The Department of Agriculture (DA) has warned of a grim future for the country’s rice farming sector unless the Rice Tariffication Law (RTL) is amended to restore stronger government control over rice importation and retail.
“I really feel that the RTL, as it is written today, will kill our rice industry. If it is not addressed, if it is not amended, it will kill the rice industry,” Agriculture Secretary Francisco Tiu Laurel said in a statement on Thursday.
The original version of the RTL, approved in 2018, liberalized the country’s rice sector and limited the National Food Authority’s (NFA) powers to keep the country’s national rice buffer stock for 15 days.
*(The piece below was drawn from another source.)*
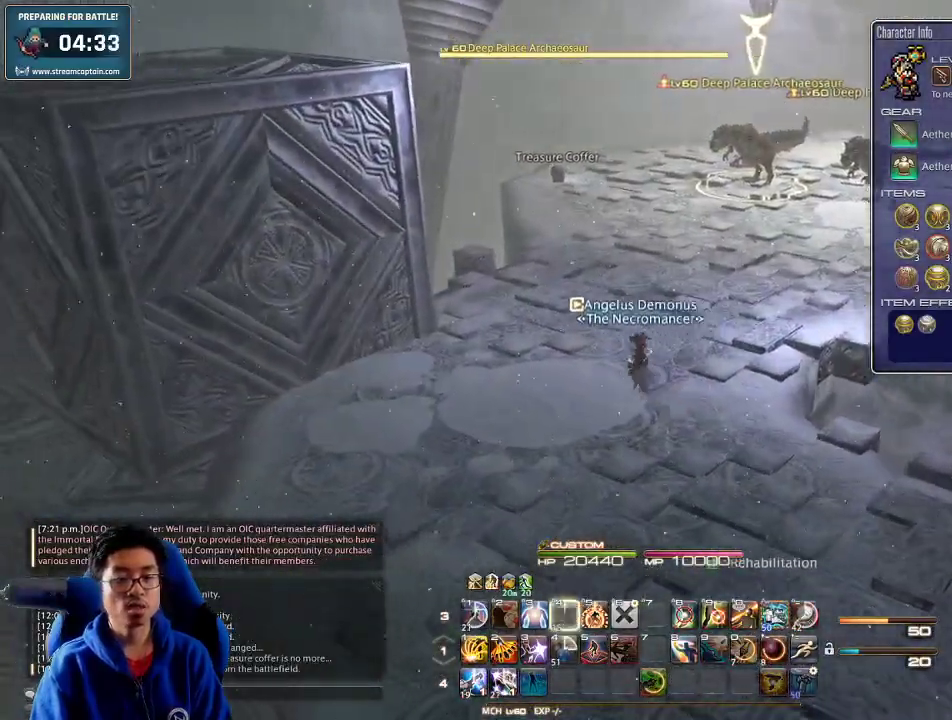
{"keys": ["a", "w"], "events": [[100, "rbracket", "down"], [233, "rbracket", "up"], [366, "w", "down"]]}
Under that law, the buffer stock was ensured by the government by buying solely from local sources to provide the staple food during emergencies, calamities or national food emergency declarations, as well as to bid out aging stocks.
The RTL mandates tariffs collected from imported rice of at least P10 billion to be directed to the Rice Competitiveness Enhancement Fund (RCEF), designed to help farmers modernize through mechanization, input subsidies and financial assistance.
The RTL was amended late last year to extend RCEF funding until 2031 and tripled its annual budget to P30 billion. However, the NFA is still restricted from importing rice to boost stock or directly sell the grain to the public.
Import ‘affecting local producers’
“Imported rice is creating a problem for local rice producers. It is eating market share, and that could force even local millers to close shop and just go into rice importation… What is important to me is the stability of the local market,” Tiu Laurel said.
He cited the department’s recent success in streamlining the importation of sugar and onions as a model that could be replicated for rice if enabled by an amended RTL. Such amendment proposes that rice imports can be limited to cover only the supply gap, plus an additional two to three months of buffer stock, or equivalent to roughly 750,000 to 1 million metric tons (MT) annually.
Based on the latest data from the Bureau of Plant Industry, as of July 10, 2025, the Philippines has imported a total of 2.3 million MT of rice, the bulk of which, or 1.76 million MT equivalent to 76.5 percent, came from Vietnam.
The DA reiterated that such policy shift needs backing for the proposed Rice Industry and Consumer Empowerment (RICE) Act to take effect. The Act aims to restore the NFA’s regulatory powers, as well as authorize the Agriculture department to restrict imports, particularly during the harvest season and allow the government to set a floor price for palay.
Tiu Laurel added that he plans to meet with other congressional leaders, including Senate President Francis Escudero and the chairpersons of the agriculture committees in both the Senate and the House, to rally support for amending the RTL.
H1 palay/corn harvests up
In a separate development, the DA secretary cited the latest data from the Philippine Statistics Authority (PSA) showing higher palay and corn harvests in the first half of 2025, driven by stronger second-quarter output due to improved weather and sustained government support.
The DA quoted the latest PSA data showing palay production in the country for the first half of the year reached 9.08 million MT, up by 6.4 percent from 8.53 million MT in the same period last year. Total area planted to palay grew by 2.7 percent to 2.12 million hectares as farmers maximized increased rainfall in rainfed areas.
Meanwhile, the agency said that corn production saw a 5.2 percent year-on-year increase to 3.9 million MT in the first half of the year despite the narrower total area planted to corn at 1.049 million hectares, compared with 1.052 million hectares a year earlier.
‘Hope for a better year’
“Palay and corn production for the January–June semester gives us hope for a better year for agriculture despite the challenges we now face… Mother Nature permitting, and with the help of President Ferdinand Marcos Jr. and lawmakers, we are cautiously optimistic that we could post a record harvest this year,” Tiu Laurel further said.
The department is targeting palay production this year to reach a record high 20.46 million MT. Last year, the country only produced a total of 19.09 million MT of palay due to alternating El Niño-induced drought and La Niña-related flooding.
The previous record highest output for local palay was in 2023 when it reached 20.06 million MT.